BEGIN Dataset entries

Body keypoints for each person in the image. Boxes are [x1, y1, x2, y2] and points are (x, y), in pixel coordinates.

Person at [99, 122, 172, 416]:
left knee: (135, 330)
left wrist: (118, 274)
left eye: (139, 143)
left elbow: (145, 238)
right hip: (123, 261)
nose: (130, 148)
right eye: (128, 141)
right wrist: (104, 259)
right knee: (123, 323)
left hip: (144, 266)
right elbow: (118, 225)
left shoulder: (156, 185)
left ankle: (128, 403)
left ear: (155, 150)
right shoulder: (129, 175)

END Dataset entries
BEGIN Dataset entries

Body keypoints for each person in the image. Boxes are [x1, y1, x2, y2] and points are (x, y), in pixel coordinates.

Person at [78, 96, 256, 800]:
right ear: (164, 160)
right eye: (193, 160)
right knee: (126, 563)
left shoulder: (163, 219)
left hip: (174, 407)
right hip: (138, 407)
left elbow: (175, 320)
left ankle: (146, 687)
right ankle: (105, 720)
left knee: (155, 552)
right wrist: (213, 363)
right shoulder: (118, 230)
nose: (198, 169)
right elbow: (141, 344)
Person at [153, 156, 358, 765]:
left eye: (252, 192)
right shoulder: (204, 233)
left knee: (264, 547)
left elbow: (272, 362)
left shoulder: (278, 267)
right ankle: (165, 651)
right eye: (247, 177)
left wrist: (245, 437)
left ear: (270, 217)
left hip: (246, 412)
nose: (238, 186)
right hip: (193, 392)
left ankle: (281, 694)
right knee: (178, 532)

END Dataset entries
BEGIN Dataset entries

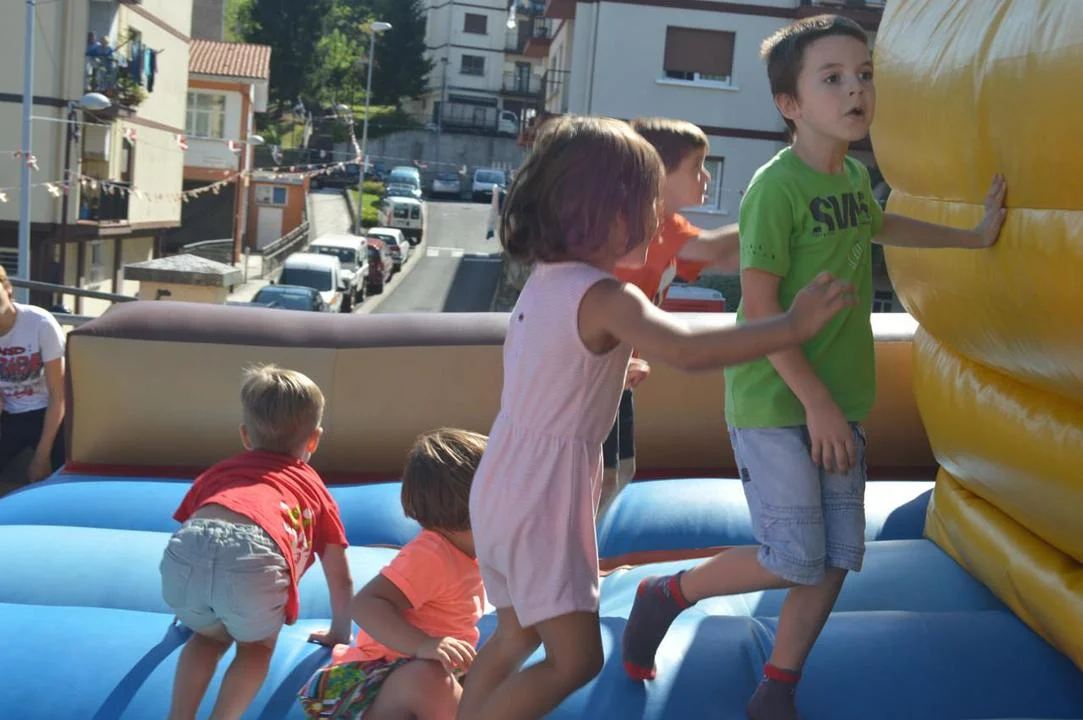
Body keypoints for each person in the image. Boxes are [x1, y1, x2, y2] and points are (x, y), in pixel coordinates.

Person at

END Dataset entries

_Requirement_. Looking at the data above, return every line from the one with "left shoulder: (278, 267)" down to the one with "right knee: (178, 532)", exactly and inclusively.

_Answer to the exercise_.
left shoulder: (278, 267)
right ankle: (165, 651)
right eye: (247, 177)
left wrist: (245, 437)
left ear: (270, 217)
left hip: (246, 412)
nose: (238, 186)
right hip: (193, 392)
left ankle: (281, 694)
right knee: (178, 532)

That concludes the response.